Given text>
# Help trouble shooting 3 ph motor circuit



## HARRY304E (Sep 15, 2010)

baronson said:


> I was called in to find out why a condenser wasn't working. Turns out the panel (Panel B-120/240 3 ph) feeding the motor controller... A phase to C 240v, B to C 240v, A to B no voltage.
> 
> I opened up Panel A (MBP) took out the breaker (which was NOT tripped) feeding Panel B and found major arching signs only on B ph.
> 
> ...


Did you install the exact same breaker in Panel A?

If so then that breaker may be the problem.

You said you found major arching signs only on B phase ,If that is on the busing in the panel then you need to fix that as well.


----------



## baronson (Jun 22, 2012)

HARRY304E said:


> Did you install the exact same breaker in Panel A?
> 
> If so then that breaker may be the problem.
> 
> You said you found major arching signs only on B phase ,If that is on the busing in the panel then you need to fix that as well.


The breaker in Panel A which feeds Panel B, was replaced a few months ago by another electrician. As it was Sat. morning and no supply houses open nearby until Monday, I took a 3pole 100 amp breaker that was feeding another panel, took those wires off and terminated my wires to Panel B. Doesn't it seem strange that someone had replaced that breaker once before...that makes me think its the load?


----------



## Loose Neutral (Jun 3, 2009)

What kind of transformer is feeding the 240/120 panel. If it's a closed delta, i can see you having a problem with one of the windings in the load going bad and grounding out that phase giving you those readings.

[Stored entries]

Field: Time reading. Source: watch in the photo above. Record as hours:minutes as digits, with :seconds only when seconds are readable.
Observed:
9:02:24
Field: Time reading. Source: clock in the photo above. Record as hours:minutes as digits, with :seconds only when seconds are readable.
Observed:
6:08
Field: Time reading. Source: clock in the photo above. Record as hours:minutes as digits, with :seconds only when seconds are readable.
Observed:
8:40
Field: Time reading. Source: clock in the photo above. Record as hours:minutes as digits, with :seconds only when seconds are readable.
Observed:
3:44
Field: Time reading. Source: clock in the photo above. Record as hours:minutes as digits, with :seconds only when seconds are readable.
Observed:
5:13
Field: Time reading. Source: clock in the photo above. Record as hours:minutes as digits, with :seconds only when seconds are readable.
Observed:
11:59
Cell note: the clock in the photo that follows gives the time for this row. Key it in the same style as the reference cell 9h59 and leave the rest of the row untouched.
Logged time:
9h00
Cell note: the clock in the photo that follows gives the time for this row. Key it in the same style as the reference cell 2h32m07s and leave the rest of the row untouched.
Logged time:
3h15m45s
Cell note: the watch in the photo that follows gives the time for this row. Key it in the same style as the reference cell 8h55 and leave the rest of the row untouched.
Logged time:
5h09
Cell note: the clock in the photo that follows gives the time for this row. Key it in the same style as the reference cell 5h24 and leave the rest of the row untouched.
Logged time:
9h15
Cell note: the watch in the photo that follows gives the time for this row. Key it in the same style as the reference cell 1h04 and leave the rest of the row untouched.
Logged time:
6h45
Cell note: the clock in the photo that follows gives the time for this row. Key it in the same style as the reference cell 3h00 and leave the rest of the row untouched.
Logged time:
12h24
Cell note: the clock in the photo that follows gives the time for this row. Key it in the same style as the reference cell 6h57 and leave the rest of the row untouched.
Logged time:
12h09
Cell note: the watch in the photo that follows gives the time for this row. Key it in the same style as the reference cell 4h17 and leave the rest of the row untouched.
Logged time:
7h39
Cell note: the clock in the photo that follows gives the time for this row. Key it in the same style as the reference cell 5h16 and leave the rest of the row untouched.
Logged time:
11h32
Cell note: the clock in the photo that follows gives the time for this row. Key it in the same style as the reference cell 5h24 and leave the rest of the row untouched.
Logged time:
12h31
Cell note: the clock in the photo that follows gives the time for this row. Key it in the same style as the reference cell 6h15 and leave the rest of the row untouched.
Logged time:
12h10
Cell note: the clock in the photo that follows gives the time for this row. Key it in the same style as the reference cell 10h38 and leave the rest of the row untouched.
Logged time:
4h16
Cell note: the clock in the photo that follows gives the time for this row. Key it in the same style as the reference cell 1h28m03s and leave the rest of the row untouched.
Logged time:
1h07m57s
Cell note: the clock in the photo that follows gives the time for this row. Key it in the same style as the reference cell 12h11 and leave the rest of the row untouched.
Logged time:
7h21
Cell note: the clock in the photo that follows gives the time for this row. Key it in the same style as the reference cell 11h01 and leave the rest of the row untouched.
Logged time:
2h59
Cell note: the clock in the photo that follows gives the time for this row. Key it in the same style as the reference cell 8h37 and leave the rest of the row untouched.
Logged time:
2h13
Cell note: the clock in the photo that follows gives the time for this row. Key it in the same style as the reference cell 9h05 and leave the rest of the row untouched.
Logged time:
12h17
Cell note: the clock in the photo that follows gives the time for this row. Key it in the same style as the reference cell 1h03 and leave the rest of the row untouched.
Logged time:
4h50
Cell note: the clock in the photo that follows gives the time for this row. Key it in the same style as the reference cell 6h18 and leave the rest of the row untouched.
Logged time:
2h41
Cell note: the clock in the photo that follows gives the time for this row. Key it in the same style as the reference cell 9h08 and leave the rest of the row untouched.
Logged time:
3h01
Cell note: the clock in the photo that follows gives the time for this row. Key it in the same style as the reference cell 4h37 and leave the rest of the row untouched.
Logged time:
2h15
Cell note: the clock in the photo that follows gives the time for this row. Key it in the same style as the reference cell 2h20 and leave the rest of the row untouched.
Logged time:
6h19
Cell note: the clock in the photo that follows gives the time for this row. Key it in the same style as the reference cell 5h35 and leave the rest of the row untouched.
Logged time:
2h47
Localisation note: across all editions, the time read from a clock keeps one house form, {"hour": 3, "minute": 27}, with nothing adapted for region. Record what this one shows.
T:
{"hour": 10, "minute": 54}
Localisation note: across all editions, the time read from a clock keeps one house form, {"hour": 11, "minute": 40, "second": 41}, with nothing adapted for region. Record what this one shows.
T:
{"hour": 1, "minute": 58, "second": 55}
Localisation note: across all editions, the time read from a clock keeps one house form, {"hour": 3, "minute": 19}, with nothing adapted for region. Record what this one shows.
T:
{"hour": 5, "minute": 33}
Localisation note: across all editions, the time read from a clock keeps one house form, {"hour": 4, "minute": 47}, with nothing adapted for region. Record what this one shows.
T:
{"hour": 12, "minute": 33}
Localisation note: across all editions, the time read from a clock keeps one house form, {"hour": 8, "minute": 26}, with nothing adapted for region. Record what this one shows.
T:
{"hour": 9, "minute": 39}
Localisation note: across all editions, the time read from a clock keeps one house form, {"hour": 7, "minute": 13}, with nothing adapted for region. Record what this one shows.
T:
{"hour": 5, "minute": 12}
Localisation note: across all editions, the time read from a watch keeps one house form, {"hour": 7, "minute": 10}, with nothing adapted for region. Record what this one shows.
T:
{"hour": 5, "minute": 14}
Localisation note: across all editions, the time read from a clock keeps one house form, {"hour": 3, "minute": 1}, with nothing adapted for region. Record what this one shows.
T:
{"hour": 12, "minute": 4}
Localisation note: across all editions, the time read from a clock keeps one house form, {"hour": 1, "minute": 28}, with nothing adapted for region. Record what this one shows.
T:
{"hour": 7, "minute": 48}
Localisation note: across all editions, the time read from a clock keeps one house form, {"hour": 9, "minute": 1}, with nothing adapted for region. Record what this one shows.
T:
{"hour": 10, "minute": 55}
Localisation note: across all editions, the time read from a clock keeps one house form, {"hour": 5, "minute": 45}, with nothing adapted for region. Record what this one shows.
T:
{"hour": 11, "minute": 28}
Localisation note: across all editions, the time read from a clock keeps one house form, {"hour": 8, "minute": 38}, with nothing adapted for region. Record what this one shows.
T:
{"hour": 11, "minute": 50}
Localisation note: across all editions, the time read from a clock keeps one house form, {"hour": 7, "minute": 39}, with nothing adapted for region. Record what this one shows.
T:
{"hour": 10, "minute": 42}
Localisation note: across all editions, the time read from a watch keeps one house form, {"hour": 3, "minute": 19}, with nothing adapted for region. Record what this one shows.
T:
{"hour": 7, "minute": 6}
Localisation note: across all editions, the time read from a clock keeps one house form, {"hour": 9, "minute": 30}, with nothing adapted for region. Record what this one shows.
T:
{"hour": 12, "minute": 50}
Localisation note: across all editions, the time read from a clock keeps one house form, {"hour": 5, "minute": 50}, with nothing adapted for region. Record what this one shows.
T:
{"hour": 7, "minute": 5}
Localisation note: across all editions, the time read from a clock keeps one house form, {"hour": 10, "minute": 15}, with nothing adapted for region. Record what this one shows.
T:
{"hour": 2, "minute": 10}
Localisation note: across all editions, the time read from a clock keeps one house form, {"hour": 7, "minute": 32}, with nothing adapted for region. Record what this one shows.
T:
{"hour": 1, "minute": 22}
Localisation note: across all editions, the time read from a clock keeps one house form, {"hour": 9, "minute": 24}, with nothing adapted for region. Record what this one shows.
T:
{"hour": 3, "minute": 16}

Tasks to perform>
• 1. Set down word for word the part of the motor circuit thread that opens with the words containing "The breaker in" and closes with "its the load?".
• 2. In the motor circuit thread, what breaker did baronson take from another panel to feed Panel B?
• 3. Extend the motor circuit thread, picking up after its last sentence.
These entries come from a separate source.

Results of the exercise>
• 1.
The breaker in Panel A which feeds Panel B, was replaced a few months ago by another electrician. As it was Sat. morning and no supply houses open nearby until Monday, I took a 3pole 100 amp breaker that was feeding another panel, took those wires off and terminated my wires to Panel B. Doesn't it seem strange that someone had replaced that breaker once before...that makes me think its the load?

• 2. A 3-pole 100 amp breaker

• 3.
----------



## baronson (Jun 22, 2012)

Loose Neutral said:


> What kind of transformer is feeding the 240/120 panel. If it's a closed delta, i can see you having a problem with one of the windings in the load going bad and grounding out that phase giving you those readings.


Is there a quick or easy way to explain why a closed delta xrmr would create that scenario?


----------



## hardworkingstiff (Jan 22, 2007)

Did you take voltage readings at the MDP when you were missing voltages at panel B? If so, what were they?


----------



## Loose Neutral (Jun 3, 2009)

I've seen situations that if you have a closed delta and one phase grounds the system doesn't trip you just get 0 volt reading on that phase. That's why you need ground fault detectors on those systems. May or may not be your case just throwing it out.


----------



## baronson (Jun 22, 2012)

hardworkingstiff said:


> Did you take voltage readings at the MDP when you were missing voltages at panel B? If so, what were they?


I took a reading across the busses and all was good. It was when I tested voltage on the one breaker feeding Panel B- no voltage between A and B. That is when I took the breaker off and saw the arch markings.


----------



## hardworkingstiff (Jan 22, 2007)

Loose Neutral said:


> I've seen situations that if you have a closed delta and one phase grounds the system doesn't trip you just get 0 volt reading on that phase. That's why you need ground fault detectors on those systems. May or may not be your case just throwing it out.


The OP stated he had a 120/240-V 3-phase service. That would indicated the mid-point of one of secondaries had a ground reference and any phase going to ground would cause sparks.

Now, if the OP misstated the service, we have a different scenario.


----------



## RePhase277 (Feb 5, 2008)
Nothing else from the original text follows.